A Parigi dal 1978, francesizzato, Milan Kundera diventerà una superstar della letteratura mondiale. Edito nel 1984, L'insostenibile leggerezza dell'essere da cui il film, paludato, con Daniel Day-Lewis e Juliette Binoche ha avuto il pregio, tra l'altro, di salvare l'Adelphi da un quasi fallimento. Intervista da Olga Carlisle per il New York Times 19 maggio 1985 Kundera lanciò i suoi strali contro «l'impero totalitario», dicendo, in sostanza, che Dio è meglio di Mao: «Non sono mai stato credente, ma dopo aver visto i cechi cattolici perseguitati durante il terrore staliniano ho provato profonda solidarietà verso di loro. Una solidarietà da impiccati».

Nel 2011 l'opera di Kundera, rarissimo privilegio per un vivente, è accolta nella «Bibliothèque de la Pléiade». Più che Italo Calvino o gli adelphiani vari, in Italia è stato Cesare Cavalleri l'esegeta máximo di Milan Kundera.

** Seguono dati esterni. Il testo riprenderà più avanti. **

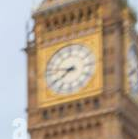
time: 7:46
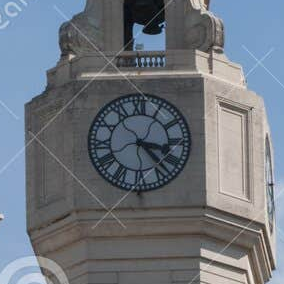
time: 3:23
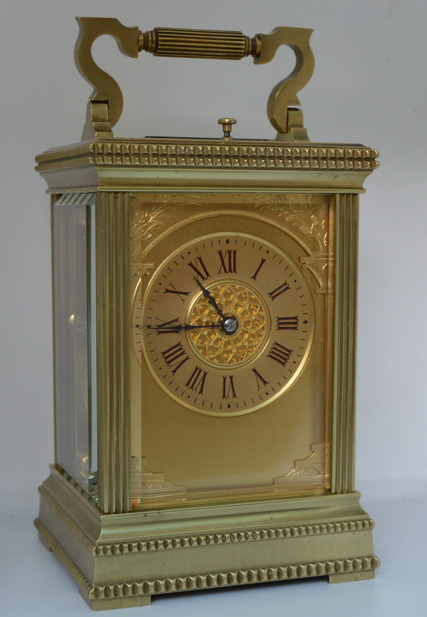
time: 10:45
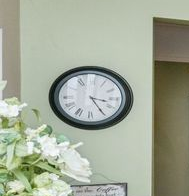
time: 3:24
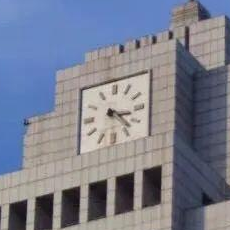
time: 3:22
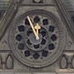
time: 11:55
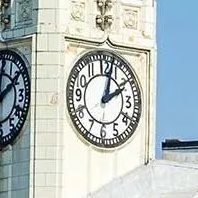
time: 2:02
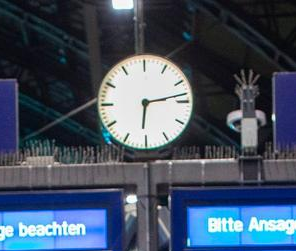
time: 6:13
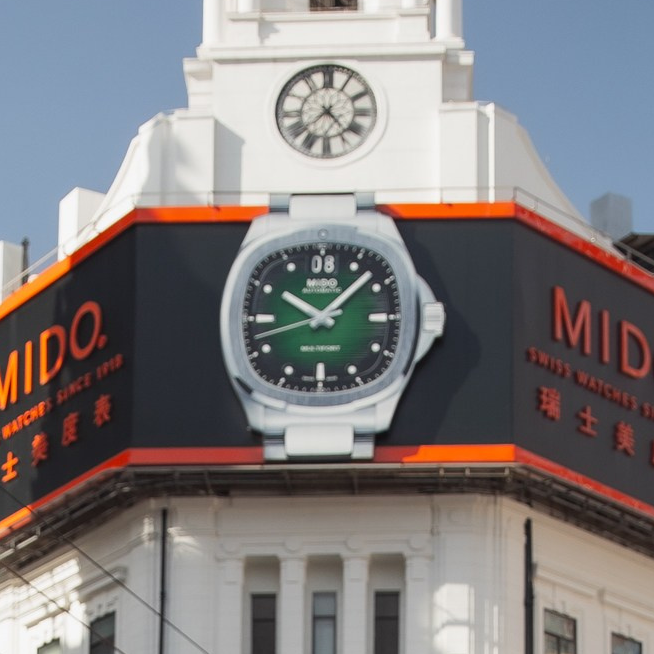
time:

A suo dire, Kundera «ci ha insegnato che non si può ridere sempre perché, malgrado tutto, la vita è tremendamente seria e dopo la sospensione estatica della risata o del romanzo non realista, alternativo alla vita bisogna ricominciare a vivere... e anche a diffidare del ridere» (17 aprile 1994, Avvenire).

Autore di romanzi spesso funambolici da L'immortalità a L'ignoranza, da Il valzer degli addii a Il libro del riso e dell'oblio anche noi io, a debita distanza di grazia, crediamo, come Cavalleri, che «uno dei più bei testi dell'autore» sia I testamenti traditi (1992). In quel libro, Kundera si scaglia contro la pretesa, pretestuosa, della buona morale in letteratura «Da sempre, detesto profondamente, violentemente quelli che in un'opera d'arte vogliono trovare una posizione (politica, filosofica, religiosa ecc...), invece di cercarvi una intenzione di conoscere» e contro «il conformismo dell'opinione pubblica» che, ad esempio, non riesce a capire Céline, i cui romanzi, lungi dall'esprimere l'orrenda banalità dell'antisemitismo, riescono a «riscattare l'orrore transustanziandolo in saggezza esistenziale». Soprattutto, in quel libro Milan Kundera si erge a campione del «romanzo europeo», inserendosi in un lignaggio che va da Cervantes a Goethe, passa per Kafka e Musil: «Se l'Europa fosse una nazione unica, non credo che la storia del suo romanzo avrebbe potuto protrarsi per quattro secoli con tanta vitalità, tanta forza e tanta varietà». Detto tutto.

Con Milan Kundera muore l'ultimo romanziere autenticamente «europeo».